Bassist Sammy Morales may call Puerto Rico his home, but he embraces the entire Latin Diaspora in his music. Born in the Bronx but relocating to San Juan, Morales creates compelling modern jazz built on a pan-Latin platform, ably erasing the boundary lines between Puerto Rico, Argentina, Spain, Brazil and Cuba on this, his longtime-coming debut.
Morales maintains an active playing career in Puerto Rico, but his work in education has kept him out of the spotlight. He puts his big ears to good use when working with various ensembles at the University of Puerto Rico and the InterAmerican University in San Juan, which also serve him well on this endeavor. Morales effortlessly merges styles, moods and colors, steering his quintet through his self-penned tales while orating with his bass and mind.

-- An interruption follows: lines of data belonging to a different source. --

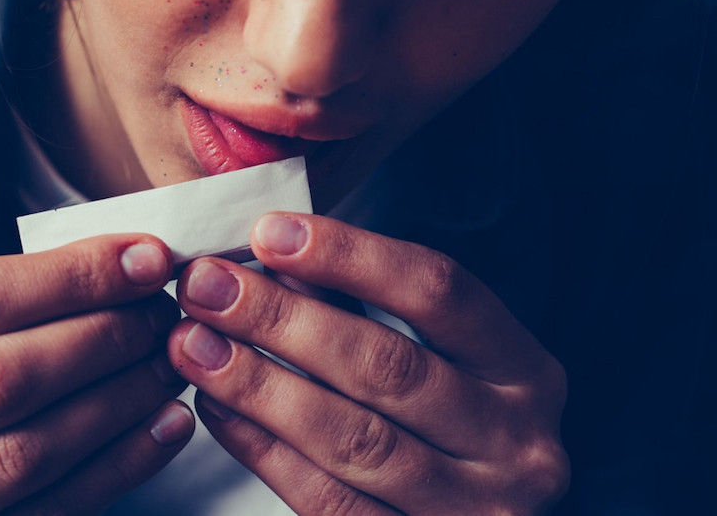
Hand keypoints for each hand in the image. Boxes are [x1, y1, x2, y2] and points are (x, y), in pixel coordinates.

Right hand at [0, 235, 193, 514]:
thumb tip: (113, 266)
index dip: (70, 275)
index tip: (144, 257)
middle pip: (1, 376)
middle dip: (102, 336)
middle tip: (162, 312)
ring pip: (30, 451)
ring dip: (119, 399)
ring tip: (169, 361)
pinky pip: (51, 513)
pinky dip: (120, 466)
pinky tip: (164, 425)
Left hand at [169, 213, 568, 514]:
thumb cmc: (447, 421)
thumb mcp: (437, 358)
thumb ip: (366, 309)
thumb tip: (270, 257)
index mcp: (527, 371)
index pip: (438, 291)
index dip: (348, 255)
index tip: (268, 232)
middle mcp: (517, 443)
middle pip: (386, 365)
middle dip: (281, 319)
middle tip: (206, 286)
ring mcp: (476, 510)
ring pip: (351, 439)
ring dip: (257, 384)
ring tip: (193, 343)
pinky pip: (326, 500)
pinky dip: (261, 449)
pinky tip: (215, 407)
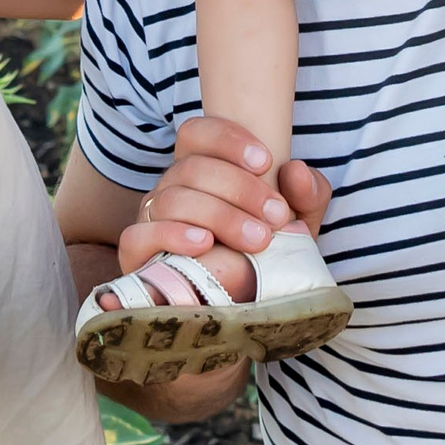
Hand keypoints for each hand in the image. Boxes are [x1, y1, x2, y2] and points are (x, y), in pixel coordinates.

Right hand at [117, 115, 335, 304]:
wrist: (246, 311)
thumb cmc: (268, 257)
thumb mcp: (300, 225)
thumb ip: (308, 195)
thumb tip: (295, 171)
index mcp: (202, 169)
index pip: (196, 133)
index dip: (226, 138)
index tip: (265, 161)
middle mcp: (172, 188)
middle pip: (192, 167)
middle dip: (240, 188)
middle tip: (276, 217)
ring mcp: (151, 220)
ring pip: (171, 198)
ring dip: (219, 215)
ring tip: (256, 240)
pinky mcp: (137, 256)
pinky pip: (138, 235)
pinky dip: (171, 234)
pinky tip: (203, 244)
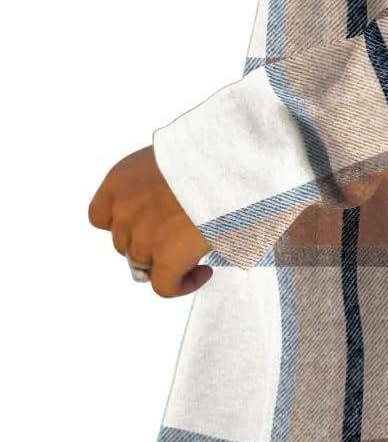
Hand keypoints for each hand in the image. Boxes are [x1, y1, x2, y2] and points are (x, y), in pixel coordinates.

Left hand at [88, 146, 213, 297]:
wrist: (231, 160)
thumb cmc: (212, 154)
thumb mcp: (172, 159)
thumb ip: (157, 184)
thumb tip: (169, 216)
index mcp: (121, 179)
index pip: (100, 217)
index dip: (125, 226)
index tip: (149, 225)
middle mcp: (125, 207)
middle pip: (125, 244)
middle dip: (150, 243)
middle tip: (181, 235)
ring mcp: (142, 234)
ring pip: (145, 264)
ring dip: (169, 262)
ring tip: (198, 250)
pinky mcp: (165, 257)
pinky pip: (164, 287)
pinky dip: (183, 284)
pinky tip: (203, 271)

The blend of electric guitar, piano, electric bass, accordion and drums is fairly uncommon, but it's actually the players' personalities, not the instruments, that really define the sound of this group. Guitarist Gabriel Vicéns
is a modernist through and through, but duende
dwells in his heart and hands. Drummer Mario Pereira effortlessly shifts between different feels, brings his gentle, yet propulsive cymbal touch to bear on numerous occasions, and provides a musical heartbeat when necessary ("Las Preguntas"). Pianist Liza Micelli
proves to be the most extroverted personality of the bunch early on, but later investigates a more nuanced approach, delivering chops-heavy solos or gracefully tracing around the shapes in her path in understated fashion. Accordionist Ricky Martinez
touches on Mediterranean moods and alludes to Argentina on occasion, but steers clear of Astor Piazzolla
and Nuevo Tango; he's his own man with the squeeze box.

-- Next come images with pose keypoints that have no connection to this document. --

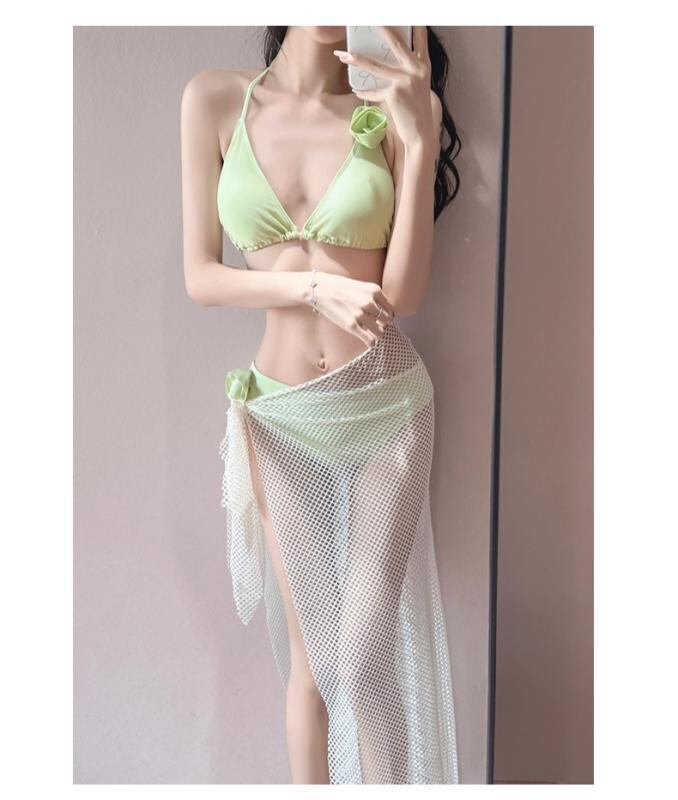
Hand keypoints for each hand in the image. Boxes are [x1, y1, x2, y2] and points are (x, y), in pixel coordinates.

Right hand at [310, 271, 395, 347]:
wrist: (319, 289)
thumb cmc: (338, 286)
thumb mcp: (360, 286)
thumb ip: (371, 296)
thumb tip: (380, 310)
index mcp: (374, 290)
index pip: (390, 307)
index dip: (387, 314)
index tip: (382, 318)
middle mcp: (369, 302)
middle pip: (386, 320)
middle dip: (383, 324)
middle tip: (377, 325)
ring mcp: (360, 314)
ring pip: (380, 331)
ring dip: (377, 333)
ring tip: (372, 333)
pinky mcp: (351, 325)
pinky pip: (370, 339)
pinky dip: (372, 342)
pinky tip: (370, 342)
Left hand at [334, 26, 435, 149]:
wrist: (420, 133)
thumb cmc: (416, 110)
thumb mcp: (416, 86)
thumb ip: (407, 71)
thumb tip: (386, 61)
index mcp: (424, 66)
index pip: (420, 39)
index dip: (415, 24)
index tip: (408, 14)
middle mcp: (416, 70)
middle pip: (397, 44)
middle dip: (384, 28)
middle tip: (373, 19)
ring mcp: (405, 80)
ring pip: (376, 66)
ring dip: (358, 60)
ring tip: (345, 54)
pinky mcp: (394, 93)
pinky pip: (374, 91)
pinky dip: (365, 92)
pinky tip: (357, 91)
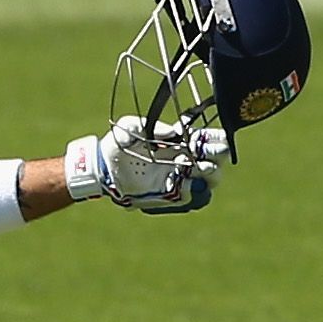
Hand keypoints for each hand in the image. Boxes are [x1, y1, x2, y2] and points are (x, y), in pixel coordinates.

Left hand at [64, 116, 227, 213]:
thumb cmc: (118, 144)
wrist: (105, 169)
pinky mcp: (174, 194)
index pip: (208, 138)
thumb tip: (173, 131)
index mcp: (179, 140)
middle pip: (217, 158)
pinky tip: (185, 183)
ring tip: (198, 168)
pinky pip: (193, 195)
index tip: (216, 138)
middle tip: (207, 153)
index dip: (217, 138)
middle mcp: (185, 159)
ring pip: (211, 178)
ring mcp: (181, 177)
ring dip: (210, 173)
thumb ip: (150, 125)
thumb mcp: (129, 127)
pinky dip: (193, 190)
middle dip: (218, 155)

Morales is both a solid and dependable traveling companion for the others and a seductive solo voice. He gets a warm-toned, middle-of-the-road sound out of his instrument, avoiding slapping antics and high-end hijinx that make so many electric bassists seem out of place in these types of settings. He may play electric bass, but he doesn't make a circus out of it.
The music can carry itself with a Brazilian air ("Las Preguntas"), move with "Caravan"-meets-Cuba modernity ("Rumbita") or soak in its own mellowness ("Pequeno Pintor"), but it's never firmly ensconced in any single place. Each of these songs carries multiple passports and touches on different experiences. Morales makes music that speaks with authority, but thrives on ingenuity. That's what SM Quinteto is all about.
Track Listing: Vals para Gaby; Las Preguntas; Pequeño Pintor; Rumbita; Ni bomba, Ni fuga, Ni ná; El Reposo; Soledad Imperfecta; Canto al Sur; Desamor.
Personnel: Sammy Morales: bass; Gabriel Vicéns: guitar; Liza Micelli: piano, keyboards; Mario Pereira: drums; Ricky Martinez: accordion, flute.